Over 70 films were shown during the festival, most at the Royal Cinema, a fanciful venue in the heart of Toronto’s Little Italy. With the festival headquarters and the forum site a few blocks up the street, the area is a wonderful host to Hot Docs. The only minor downside to the festival location is the fact that the official hotel is a half-hour walk away from the theatre. This distance was not a factor for local audiences, who turned out in record numbers.
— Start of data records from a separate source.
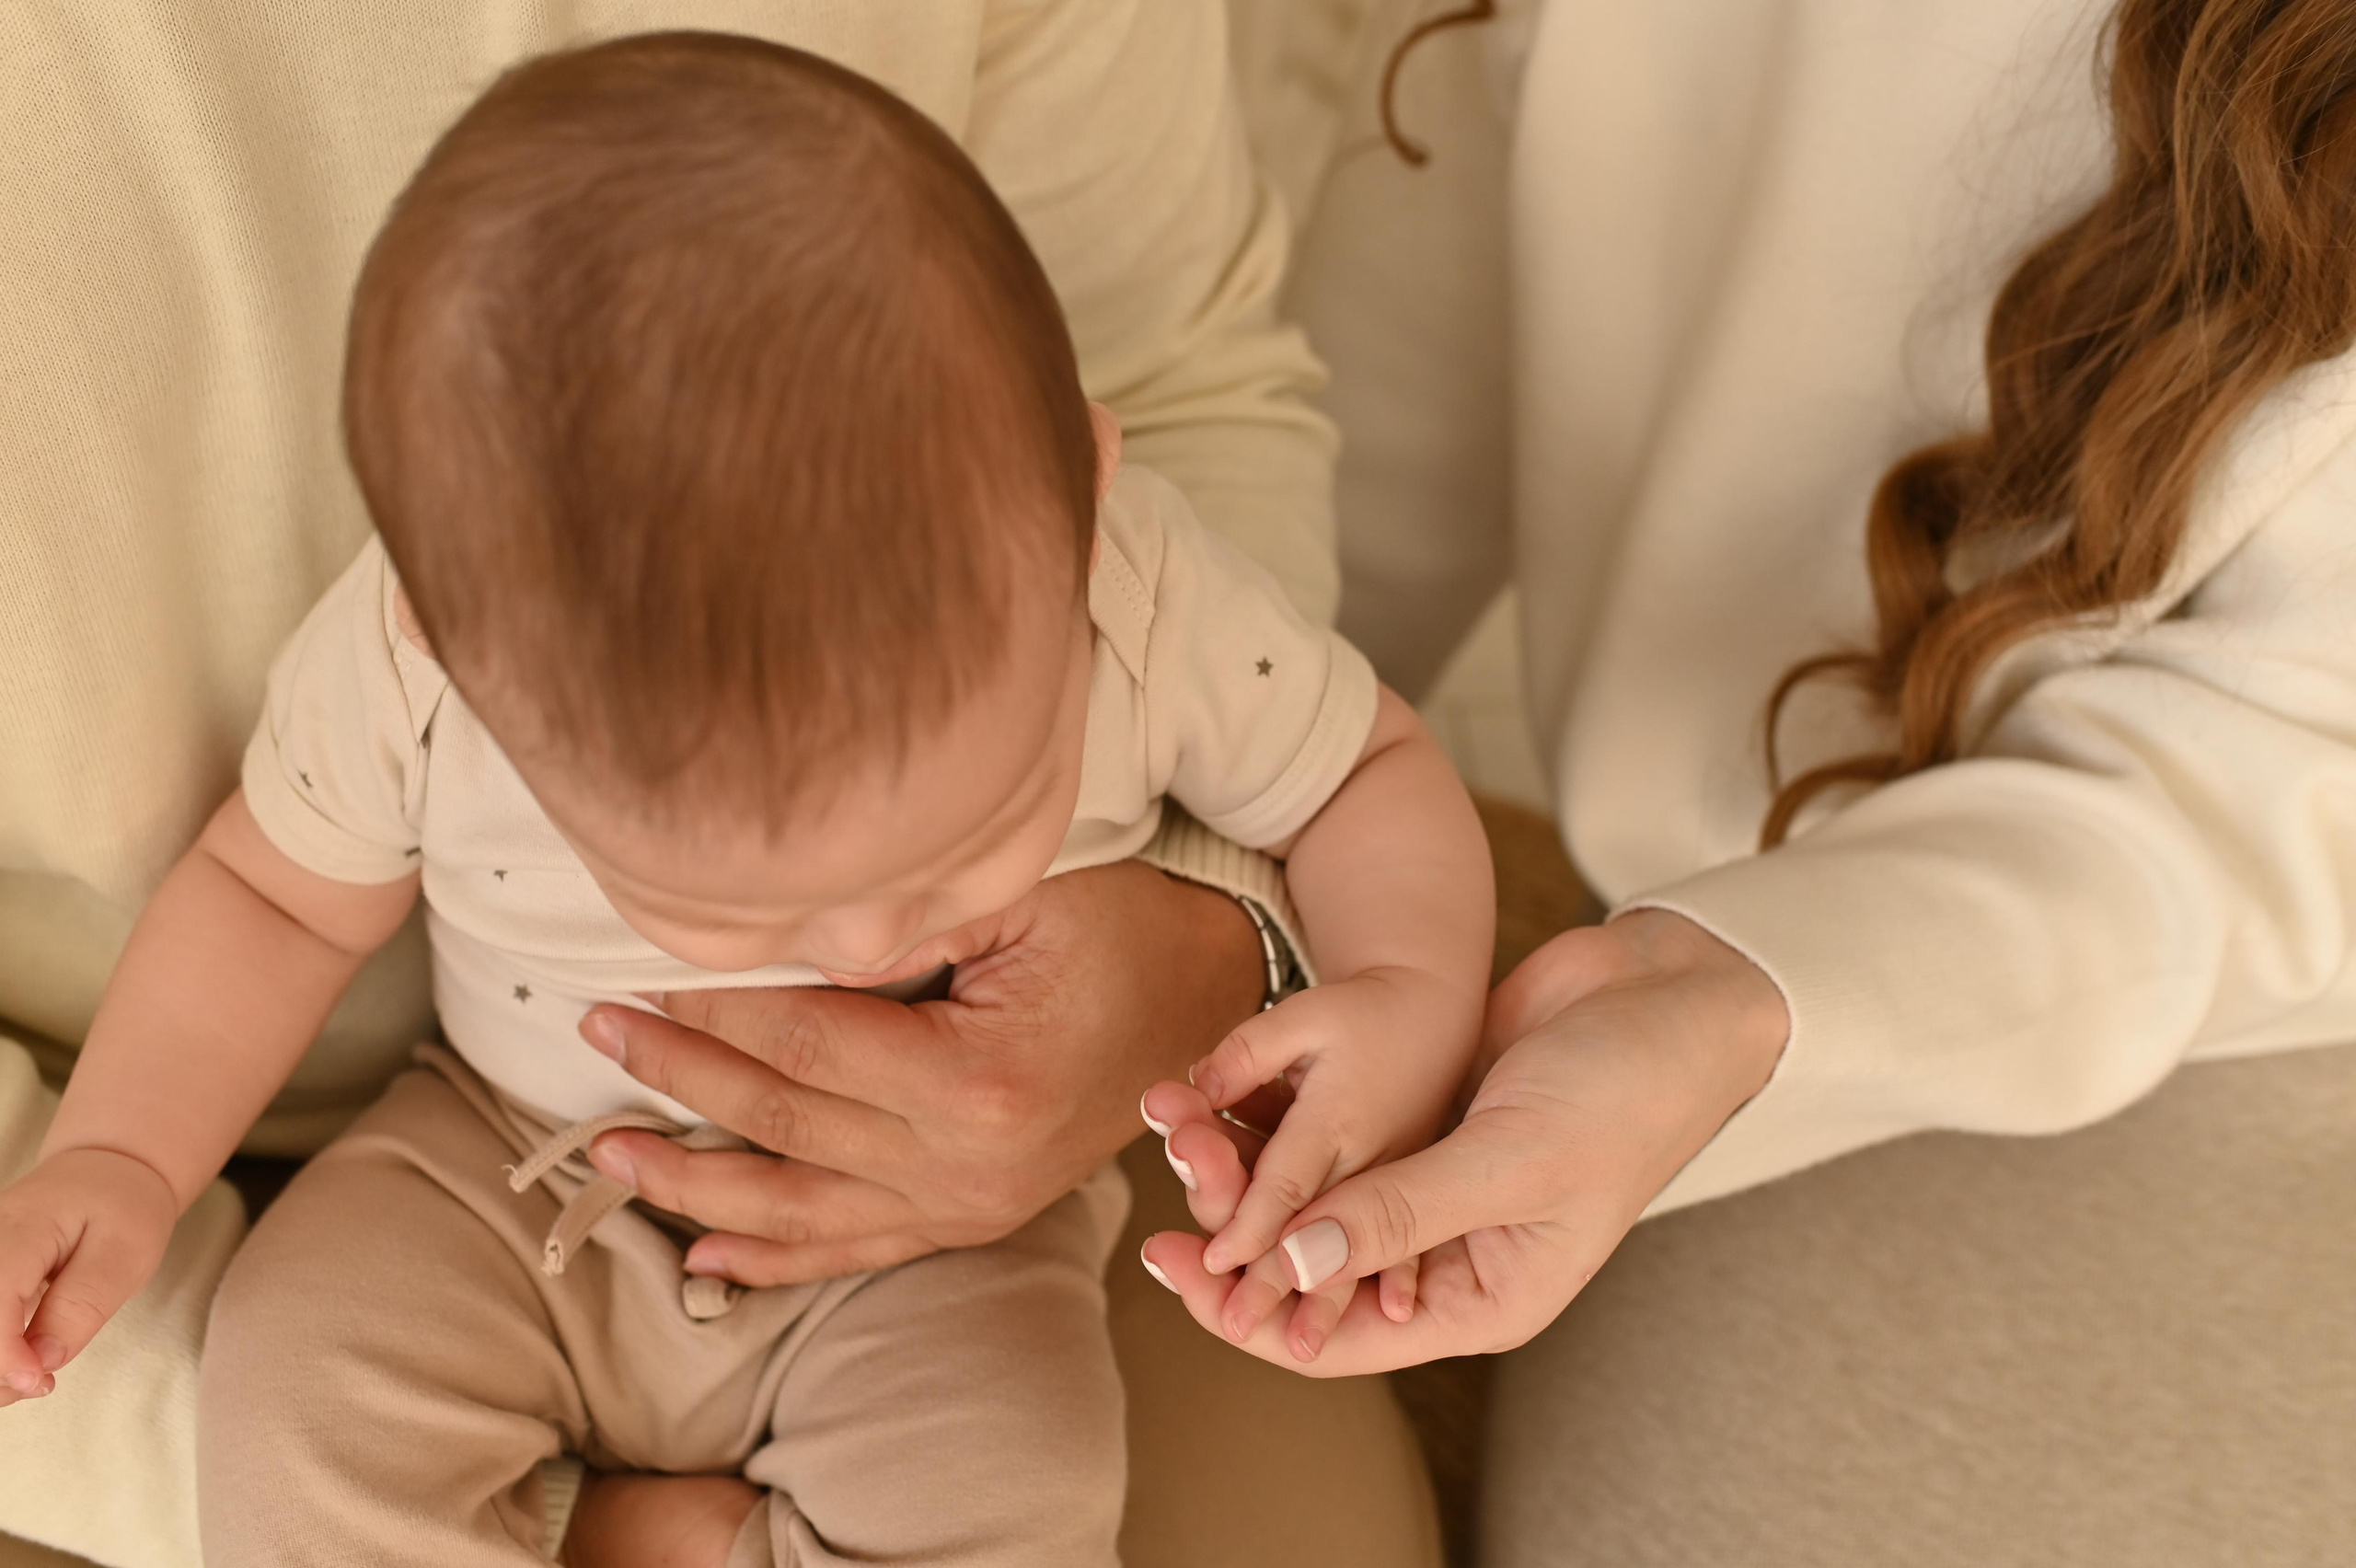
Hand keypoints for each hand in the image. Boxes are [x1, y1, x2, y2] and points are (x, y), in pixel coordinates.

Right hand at [0, 1147, 176, 1404]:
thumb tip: (42, 1363)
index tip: (40, 1382)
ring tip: (33, 1377)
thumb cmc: (122, 1208)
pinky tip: (18, 1364)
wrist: (104, 1172)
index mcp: (19, 1228)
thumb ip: (82, 1306)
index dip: (5, 1355)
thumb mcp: (125, 1252)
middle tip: (40, 1384)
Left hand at [579, 861, 1263, 1284]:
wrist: (1211, 1000)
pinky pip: (854, 1250)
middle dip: (679, 1076)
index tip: (636, 969)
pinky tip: (709, 1255)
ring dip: (696, 1183)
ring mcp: (971, 1203)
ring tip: (611, 1154)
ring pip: (800, 1211)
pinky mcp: (973, 1216)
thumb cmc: (1123, 930)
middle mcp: (968, 1165)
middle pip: (785, 1123)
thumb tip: (777, 928)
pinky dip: (775, 1257)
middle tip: (596, 1031)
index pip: (803, 1044)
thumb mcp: (1026, 895)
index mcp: (977, 1082)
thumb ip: (904, 920)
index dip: (710, 1006)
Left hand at [1138, 909, 1789, 1372]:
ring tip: (1180, 1132)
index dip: (1251, 1315)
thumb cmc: (1623, 1090)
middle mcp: (1454, 1255)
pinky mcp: (1430, 1125)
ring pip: (1319, 1203)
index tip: (1176, 1271)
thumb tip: (1287, 1265)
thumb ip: (1399, 1212)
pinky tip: (1226, 1102)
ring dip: (1253, 1176)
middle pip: (1317, 1273)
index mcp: (1484, 1296)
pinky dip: (1285, 1127)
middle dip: (1240, 1239)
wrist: (1670, 994)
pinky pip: (1338, 1143)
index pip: (1340, 1336)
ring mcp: (1439, 1186)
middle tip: (1165, 1198)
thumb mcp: (1511, 1159)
The documentary selection included opening night home-town favorite Cinema Verité: Defining the Moment, from Peter Wintonock and company. This look at the international roots of vérité in the 1960s (with a special nod to Canada’s contribution) is a must-see for everyone who cares about documentary making. Winners of the festival competition included The Holier it Gets, directed by Jennifer Baichwal, Best Independent Canadian Film; Avant le Jour, directed by Lucie Lambert, Best Feature; Zyklon Portrait, directed by Elida Schogt, Best Short; Godard a la tele, directed by Michel Royer; and Long Night’s Journey Into Day, directed by Frances Reid and Deborah Hoffman, tied for Critics Prize for Best International Documentary. In all more than twenty awards were given in a variety of categories and craft areas.
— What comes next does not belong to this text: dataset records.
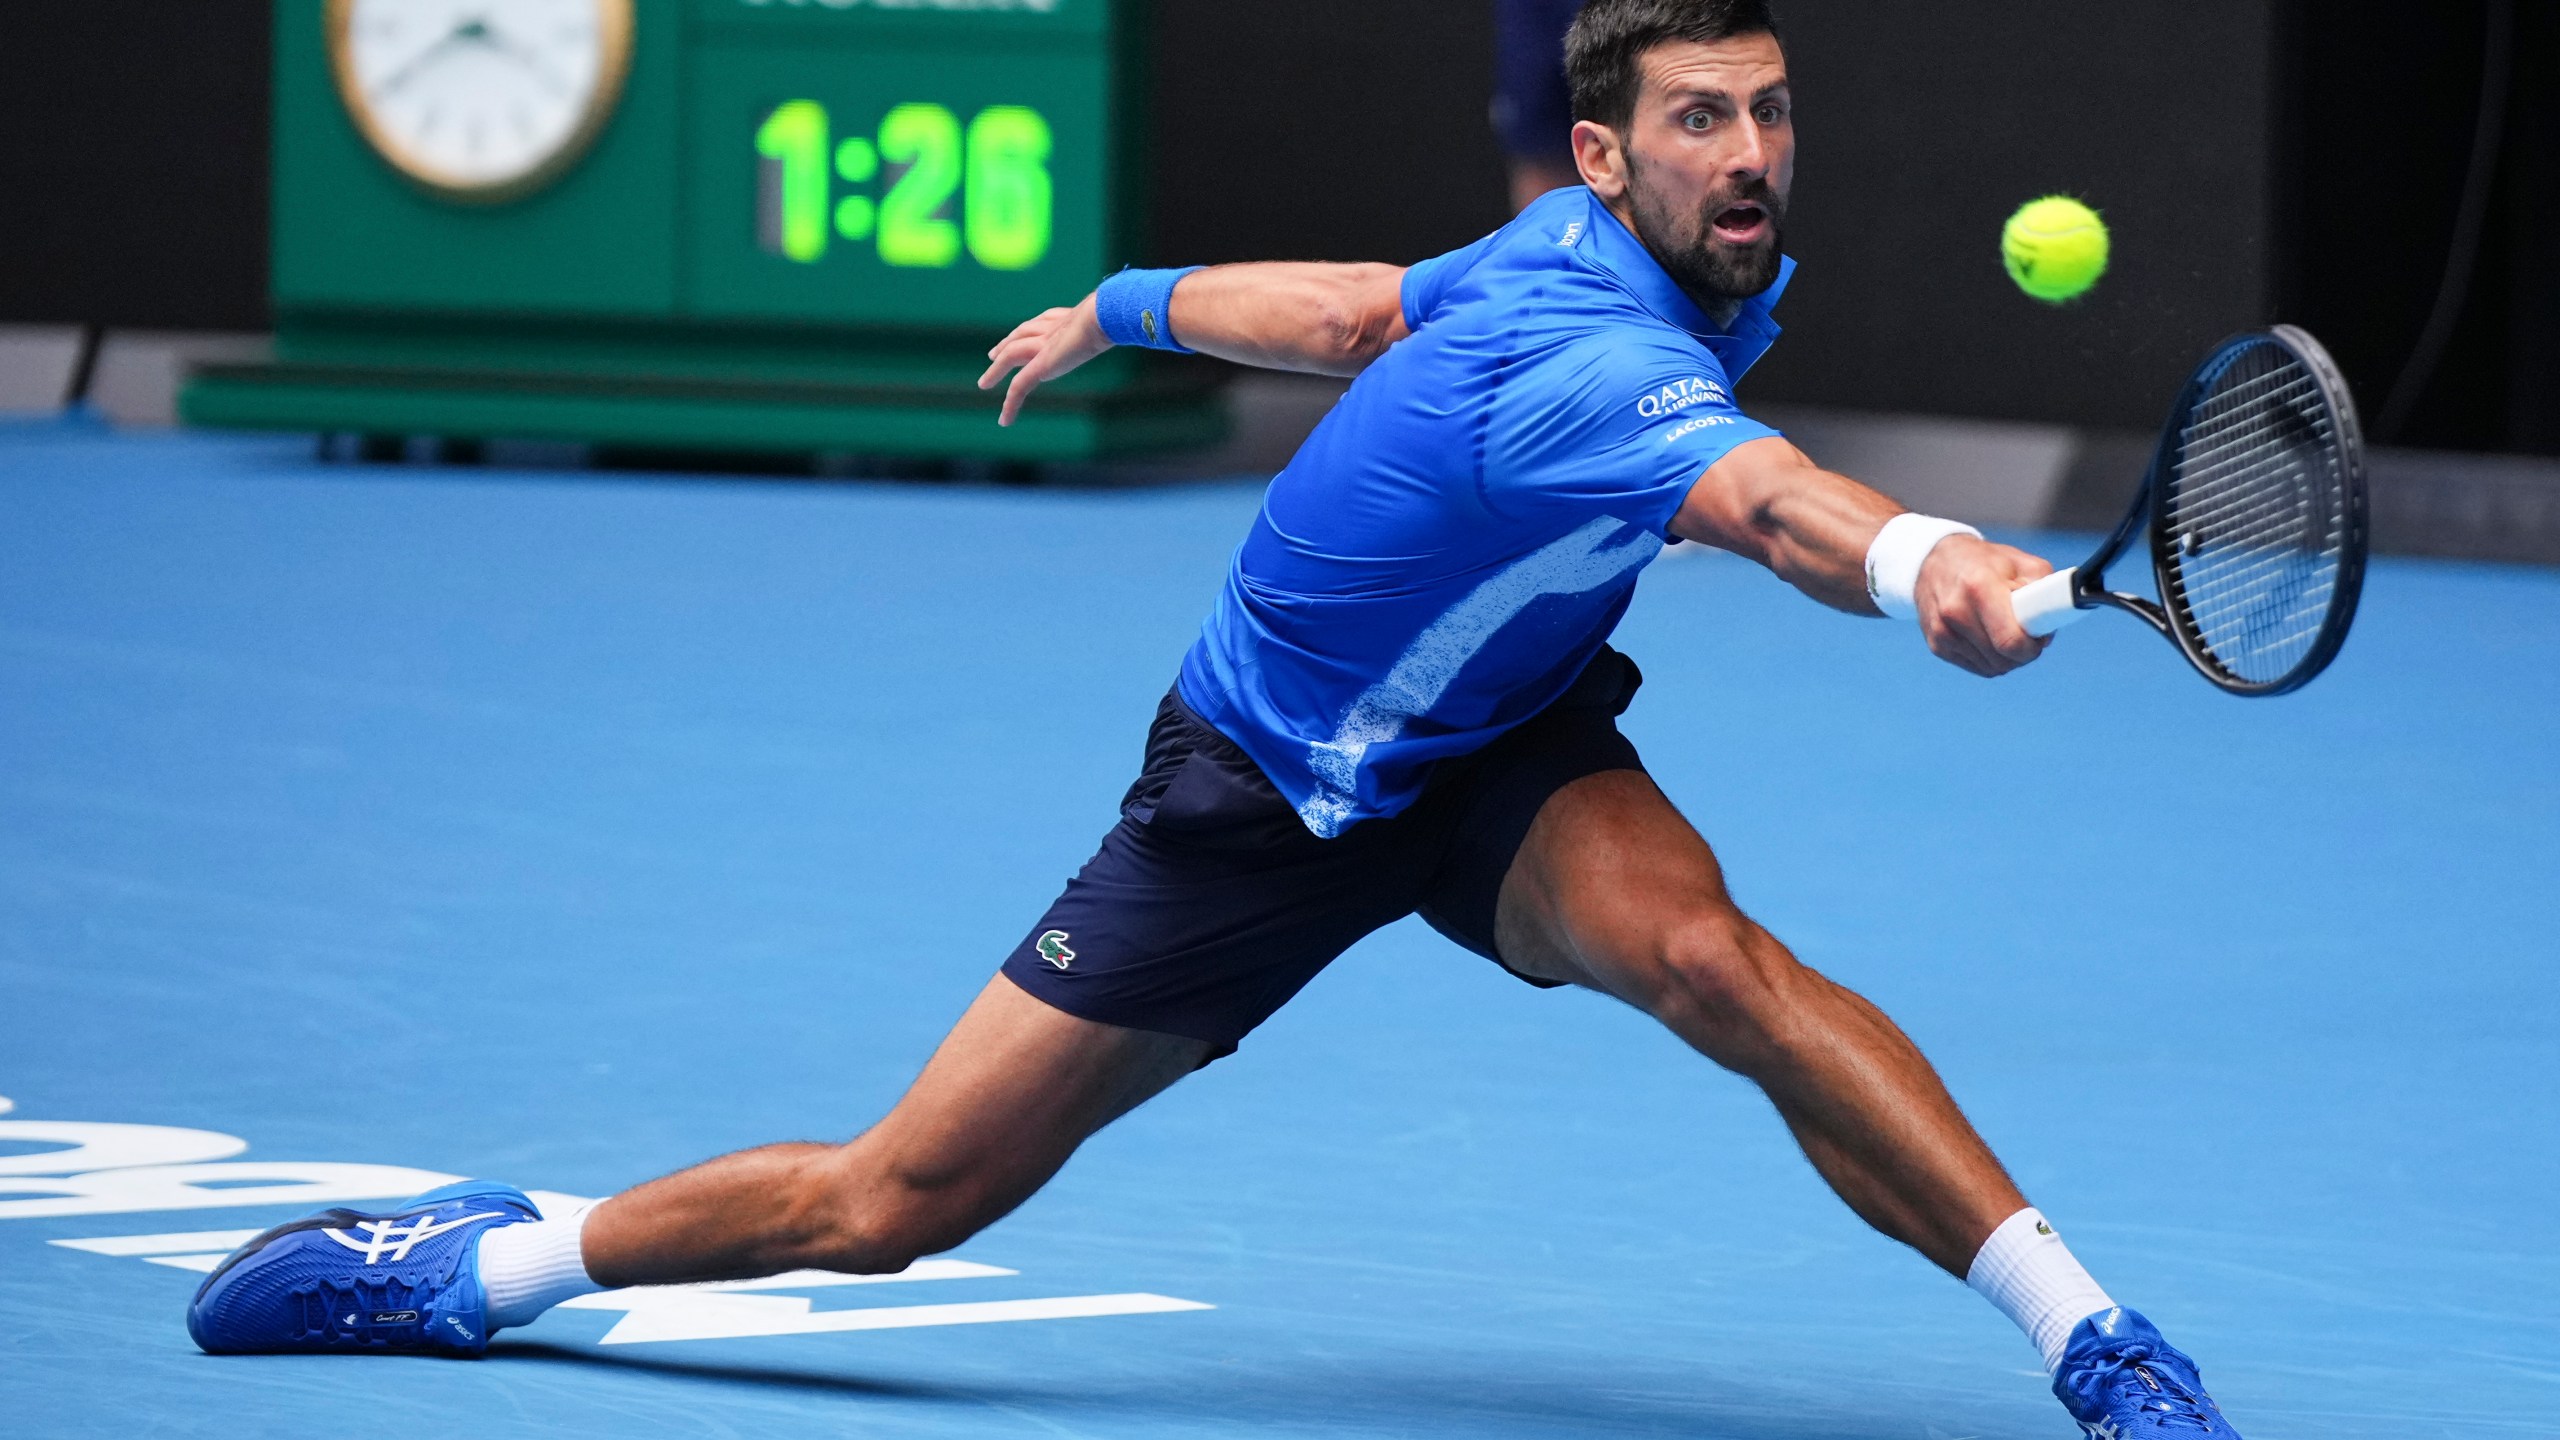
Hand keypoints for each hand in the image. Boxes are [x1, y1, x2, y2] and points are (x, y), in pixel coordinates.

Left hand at [978, 296, 1111, 426]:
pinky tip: (1004, 421)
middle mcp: (1050, 329)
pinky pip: (1019, 388)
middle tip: (993, 355)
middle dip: (1006, 344)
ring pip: (1011, 356)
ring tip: (984, 383)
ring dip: (996, 370)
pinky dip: (1010, 405)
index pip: (1042, 323)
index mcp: (1066, 318)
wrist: (1102, 316)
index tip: (1022, 334)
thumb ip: (1116, 321)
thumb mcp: (1116, 319)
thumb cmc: (1115, 316)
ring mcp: (1043, 345)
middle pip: (1021, 334)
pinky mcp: (1041, 366)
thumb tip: (1135, 318)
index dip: (1031, 328)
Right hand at [1913, 535, 2053, 676]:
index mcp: (1979, 587)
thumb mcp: (2022, 563)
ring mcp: (1942, 631)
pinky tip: (1990, 637)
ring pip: (1993, 668)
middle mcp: (1955, 612)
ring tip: (2007, 632)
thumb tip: (2045, 632)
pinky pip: (1978, 668)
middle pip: (2003, 659)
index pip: (2011, 641)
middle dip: (2023, 653)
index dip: (2032, 646)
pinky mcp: (1937, 645)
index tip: (2038, 636)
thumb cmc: (1985, 562)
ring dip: (2008, 658)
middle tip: (2027, 634)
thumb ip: (2044, 593)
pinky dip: (1991, 658)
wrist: (1934, 562)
On Friday, Hot Docs presented a symposium dedicated to discussing the critical issues surrounding the art and business of documentary. Along with a keynote address by cultural critic Mark Crispin Miller, the day encompassed discussions of supporting creative work on television, hybrid genres and an interview with vérité pioneers D.A. Pennebaker and Chris Hegedus, who were on hand to received the Hot Docs Lifetime Achievement Award at the closing night gala. The lively symposium sessions were audiotaped and can be purchased via the website.

Not quite so public are the inner workings of the forum. This highly successful overture into matching pitching producers with buying television editors was a mirror of the International Forum for the Co-Financing of Documentaries that takes place each November in Amsterdam. Pitches conducted by such notables as Jan Roefkamp. Nick Fraser, Chris Haws and Jolanda Klorenbeek received a typically pointed response. Filmmakers from Australia, Canada, Denmark, Finland, France, Iceland, New Zealand, Russia, the UK and the US filled the two day TDF with project proposals of every kind. Application forms for the 2001 TDF will be available on the website in autumn 2000 and those interested in the Amsterdam Forum November 27-29 should contact the IDFFA website.